Hurricane Dennis menacing Caribbean

Ten-foot waves crashed ashore in Jamaica and hundreds of islanders fled flooded homes for shelters today as Hurricane Dennis lashed Caribbean coastlines with winds whipped up to 110 mph.

Hurricane Dennis menacing Caribbean

Ten-foot waves crashed ashore in Jamaica and hundreds of islanders fled flooded homes for shelters today as Hurricane Dennis lashed Caribbean coastlines with winds whipped up to 110 mph.

The first hurricane of the season threatened to get even stronger as it made a beeline for Cuba and then landfall in the Gulf of Mexico projected on Sunday or Monday.

The hurricane raised fears that oil supplies will be disrupted by the fourth storm in as many weeks.

Thunderstorms covered all of the Dominican Republic and southern Haiti.

The Cayman Islands were also under hurricane warnings, including the US detention camp holding some 520 terror suspects in Guantanamo Bay.

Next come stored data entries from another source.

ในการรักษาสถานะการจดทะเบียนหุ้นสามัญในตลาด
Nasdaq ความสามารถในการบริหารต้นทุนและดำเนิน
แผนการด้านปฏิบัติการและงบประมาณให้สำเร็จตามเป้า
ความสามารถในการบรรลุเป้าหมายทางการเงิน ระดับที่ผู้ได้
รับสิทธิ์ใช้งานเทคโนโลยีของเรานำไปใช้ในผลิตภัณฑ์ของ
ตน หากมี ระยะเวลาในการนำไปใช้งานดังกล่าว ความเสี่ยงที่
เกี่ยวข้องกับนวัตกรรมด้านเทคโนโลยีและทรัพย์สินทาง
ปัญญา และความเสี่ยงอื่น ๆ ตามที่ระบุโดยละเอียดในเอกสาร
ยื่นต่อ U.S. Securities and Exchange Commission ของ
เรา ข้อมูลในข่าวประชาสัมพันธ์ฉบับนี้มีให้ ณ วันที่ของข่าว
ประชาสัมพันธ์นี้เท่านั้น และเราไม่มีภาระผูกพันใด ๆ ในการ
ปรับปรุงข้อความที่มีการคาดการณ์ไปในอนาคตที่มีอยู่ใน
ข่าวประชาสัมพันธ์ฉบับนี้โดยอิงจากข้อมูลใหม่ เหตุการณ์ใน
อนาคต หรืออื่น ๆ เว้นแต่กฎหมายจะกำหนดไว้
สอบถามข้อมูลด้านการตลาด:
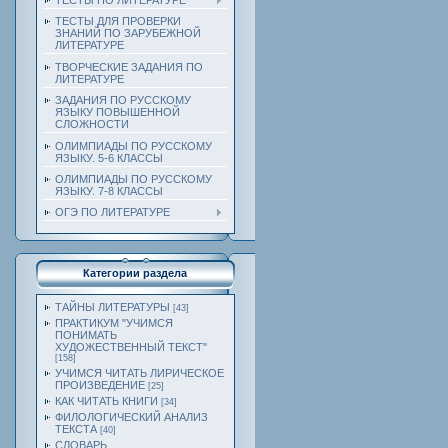
ТЕСТЫ ПО ЛИТЕРАТУРЕ
ТЕСТЫ ДЛЯ ПРОВЕРКИ
ЗНАНИЙ ПО ЗАРУБЕЖНОЙ
ЛИТЕРАТУРЕ
ТВОРЧЕСКИЕ ЗАДАНИЯ ПО
ЛИТЕРАТУРЕ
ЗАДАНИЯ ПО РУССКОМУ
ЯЗЫКУ ПОВЫШЕННОЙ
СЛОЖНОСТИ
ОЛИМПИАДЫ ПО РУССКОМУ
ЯЗЫКУ. 5-6 КЛАССЫ
ОЛИМПИАДЫ ПО РУССКОМУ
ЯЗЫКУ. 7-8 КЛАССЫ
ОГЭ ПО ЛИТЕРАТУРЕ
Категории раздела
ТАЙНЫ ЛИТЕРАТУРЫ
[43]
ПРАКТИКУМ "УЧИМСЯ
ПОНИМАТЬ
ХУДОЖЕСТВЕННЫЙ ТЕКСТ"
[158]
УЧИМСЯ ЧИТАТЬ ЛИРИЧЕСКОЕ
ПРОИЗВЕДЕНИЕ
[25]
КАК ЧИТАТЬ КНИГИ
[34]
ФИЛОЛОГИЧЕСКИЙ АНАЛИЗ
ТЕКСТА
[40]
СЛОВАРЬ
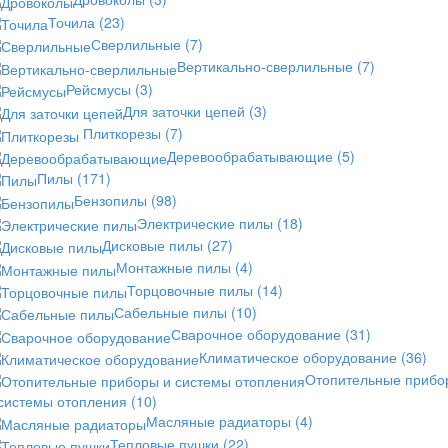
Точила
(23)
Сверлильные
(7)
Вертикально-сверлильные
(7)
Рейсмусы
(3)
Для заточки цепей
(3)
Плиткорезы
(7)
Деревообрабатывающие
(5)
Пилы
(171)
Бензопилы
(98)
Электрические пилы
(18)
Дисковые пилы
(27)
Монтажные пилы
(4)
Торцовочные пилы
(14)
Сабельные пилы
(10)
Сварочное оборудование
(31)
Климатическое оборудование
(36)
Отопительные прибо
 системы отопления
(10)
Масляные радиаторы
(4)
Тепловые пушки
(22)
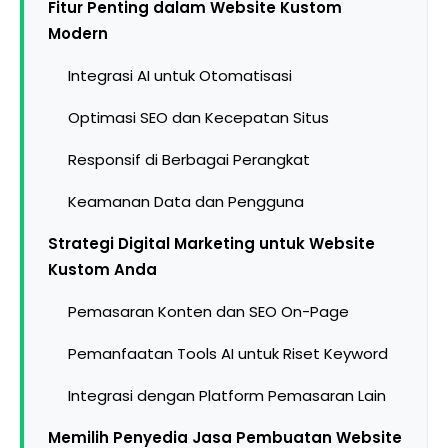
Fitur Penting dalam Website Kustom
Modern
Integrasi AI untuk Otomatisasi
Optimasi SEO dan Kecepatan Situs
Responsif di Berbagai Perangkat
Keamanan Data dan Pengguna
Strategi Digital Marketing untuk Website
Kustom Anda
Pemasaran Konten dan SEO On-Page
Pemanfaatan Tools AI untuk Riset Keyword
Integrasi dengan Platform Pemasaran Lain
Memilih Penyedia Jasa Pembuatan Website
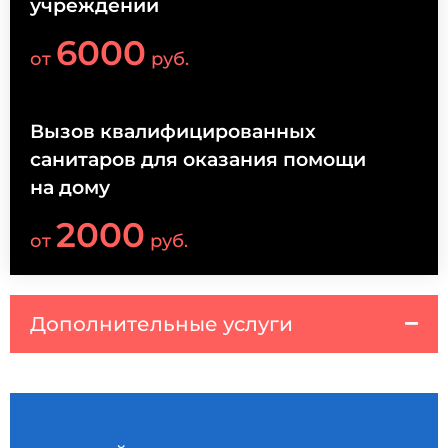
учреждении
6000
от
руб.
Вызов квалифицированных
санитаров для оказания помощи
на дому
2000
от
руб.
Дополнительные услуги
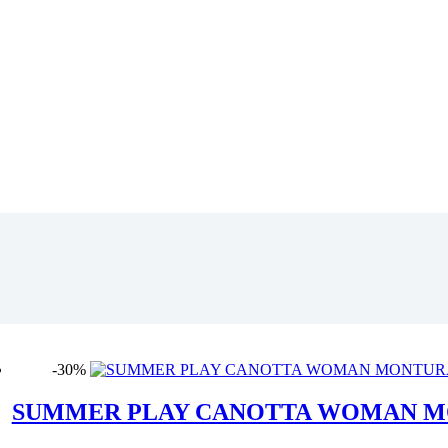
-30%
SUMMER PLAY CANOTTA WOMAN 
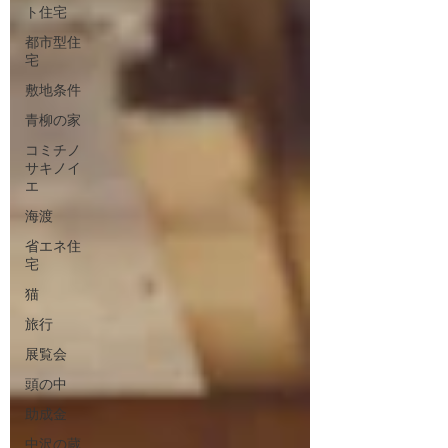
ト住宅
都市型住
宅
敷地条件
青柳の家
コミチノ
サキノイ
エ
海渡
省エネ住
宅
猫
旅行
展覧会
頭の中
助成金
中沢の蔵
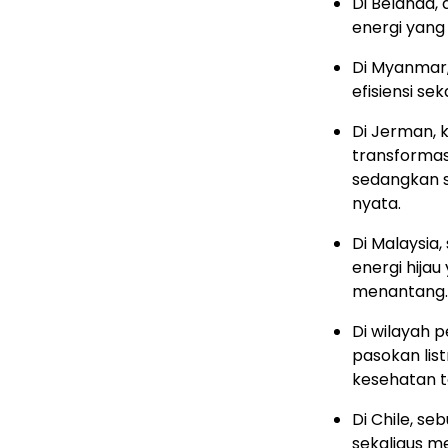
Di Belanda
energi yang
Di Myanmar,
efisiensi se
Di Jerman,
transformas
sedangkan s
nyata.
Di Malaysia
energi hijau
menantang.
Di wilayah 
pasokan lis
kesehatan 
Di Chile, s
sekaligus me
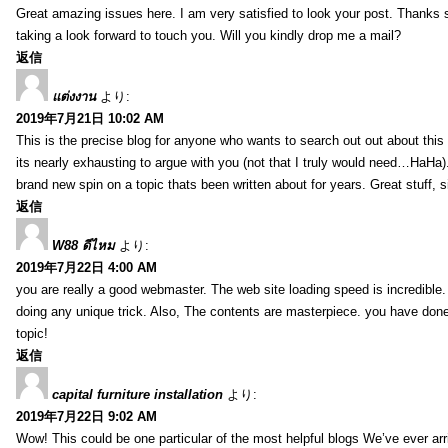
Great amazing issues here. I am very satisfied to look your post. Thanks
taking a look forward to touch you. Will you kindly drop me a mail?
返信
แต่งงาน
より:
2019年7月21日 10:02 AM
This is the precise blog for anyone who wants to search out out about this 
its nearly exhausting to argue with you (not that I truly would need…HaHa).
brand new spin on a topic thats been written about for years. Great stuff, s
返信
W88 ดีไหม
より:
2019年7月22日 4:00 AM
you are really a good webmaster. The web site loading speed is incredible.
doing any unique trick. Also, The contents are masterpiece. you have done 
topic!
返信
capital furniture installation
より:
2019年7月22日 9:02 AM
Wow! This could be one particular of the most helpful blogs We’ve ever arr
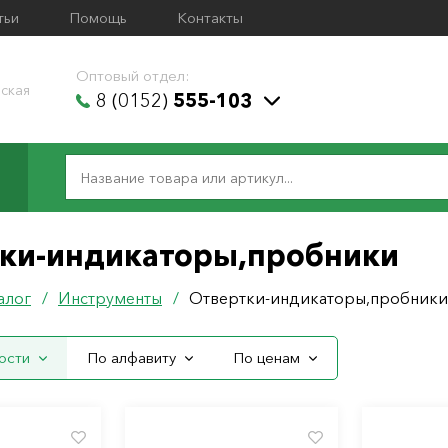
тьи
Помощь
Контакты
Оптовый отдел:
ская
8 (0152)
555-103
ки-индикаторы,пробники
алог
/
Инструменты
/
Отвертки-индикаторы,пробники
ости
По алфавиту
По ценам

The Florida Keys went on hurricane watch today and ordered tourists to evacuate, and the southern Florida peninsula was on tropical storm watch, expecting stormy conditions within 36 hours.

Rivers burst their banks in dangerously deforested Haiti, where wind gusts uprooted a palm tree and flung it into a mud hut, injuring two people who were hospitalised in southern Les Cayes town.

In Jamaica, where a man narrowly escaped from a car swept away by floodwaters on Wednesday night, Prime Minister Percival Patterson urged people in low-lying areas to evacuate.

Forecasters at the US Hurricane Center in Miami said the storm could strike the US anywhere from Florida to Louisiana on Sunday or Monday.

Private forecaster AccuWeather put the storm right into US Gulf of Mexico oil and gas producing facilities.